Приближался к концу тысяча девятьсот пятьдесят седьмой год, и весь мир, оба его непримиримые лагеря — социалистический и капиталистический — в жестоких, острых условиях «холодной войны» активно готовились к сорокалетней дате Октября, каждый со своих идеологических позиций. Политическая атмосфера в мире была крайне напряженной. Только что отшумел спровоцированный империалистическими странами контрреволюционный путч фашистского отребья в социалистической Венгрии. Путч провалился, но атмосферу напряженности во всем мире на некоторое время сгустил еще больше. На Ближнем Востоке готовилось коварное нападение на Сирию, которое должно было быть осуществлено сионистско-империалистическими силами Израиля.
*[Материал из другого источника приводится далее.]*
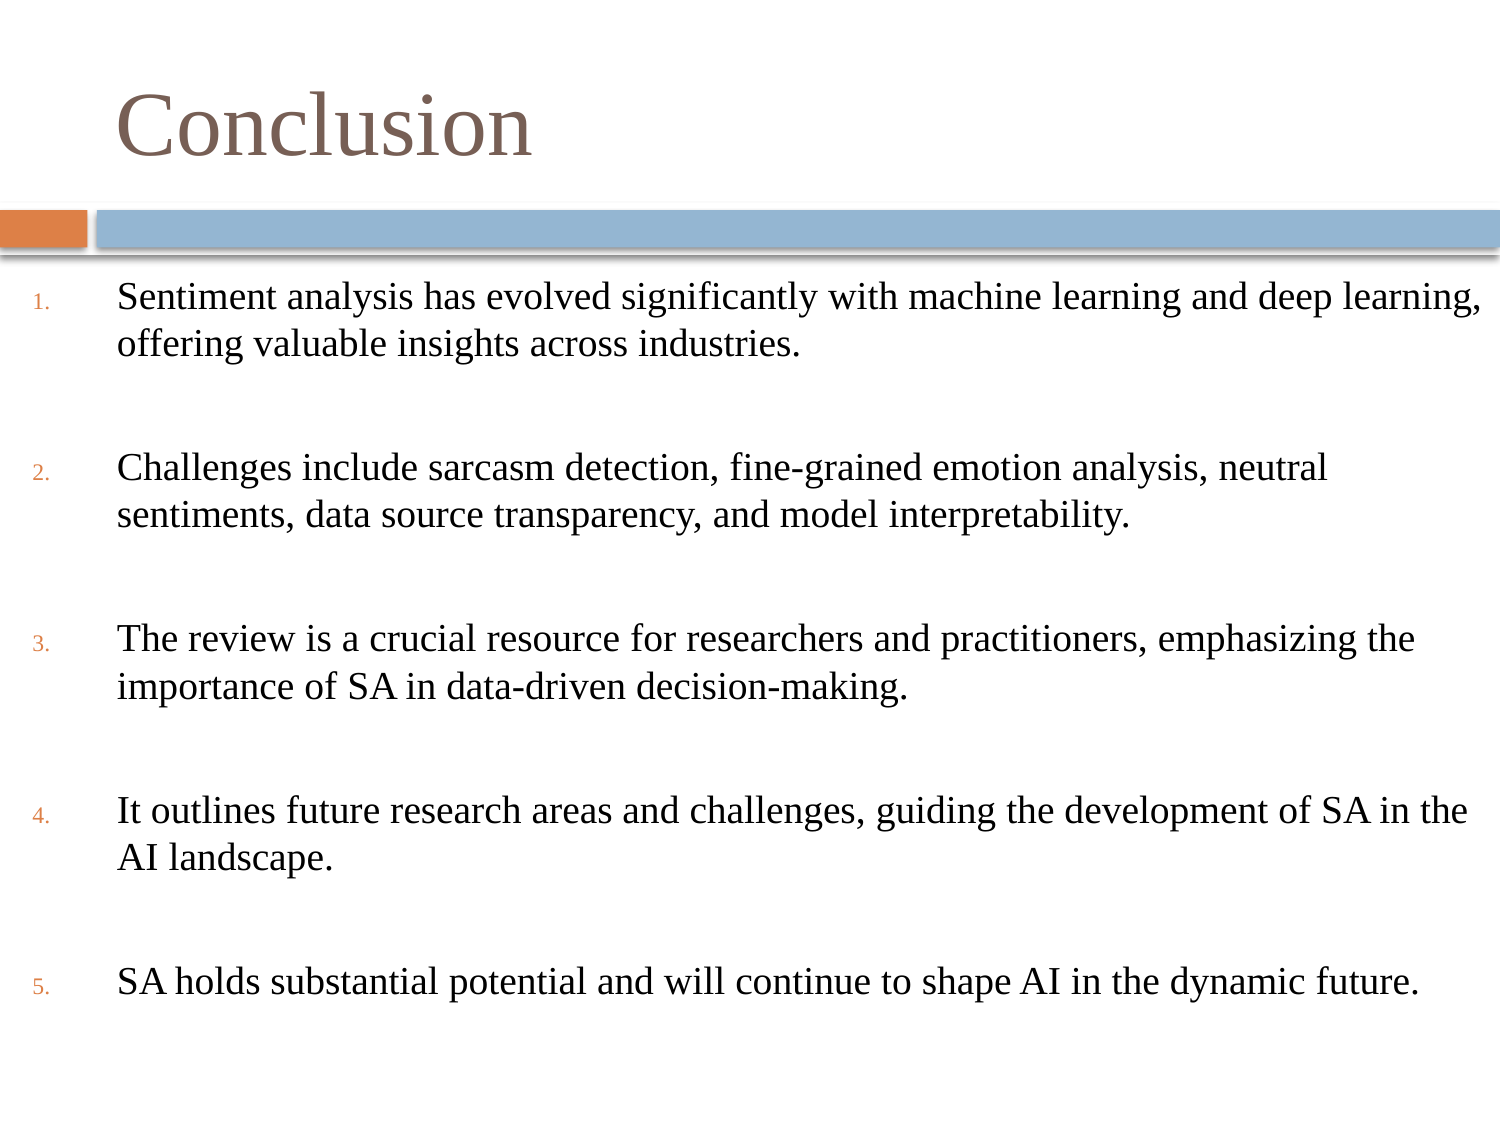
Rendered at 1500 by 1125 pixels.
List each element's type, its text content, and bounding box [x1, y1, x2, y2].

Во Франции свирепствовали фашистские и профашистские банды оасовцев. В Алжире уже много лет шла война за освобождение из-под колониального гнета. В борьбе поднимался на ноги великий Африканский континент.
Советский Союз в интересах безопасности народов и мира на планете, в интересах спасения человечества от ужасов ядерной войны внес в повестку дня Двенадцатой сессии Генеральной Ассамблеи ООН вопрос о мирном сосуществовании стран с различным социальным строем. Мир затаив дыхание ждал обсуждения этого жизненно важного вопроса.
В кулуарах ООН кипела беспощадная закулисная война. Представители империалистических правительств вначале пытались провалить советскую инициативу, а позднее, учитывая общественное мнение прогрессивных людей планеты, хотя бы отодвинуть обсуждение на самый конец работы Ассамблеи, под католическое рождество, а там, глядишь, и вовсе перенести на неопределенное время.
Однако человечество уже устало от напряжения «холодной войны». Авторитет же Советского Союза, спасшего мир от коричневой чумы гитлеризма, был слишком высок, и голос его уже никому не заглушить. И, наконец, последней, но очень весомой каплей падают на весы истории позывные первого в истории человечества советского космического спутника Земли.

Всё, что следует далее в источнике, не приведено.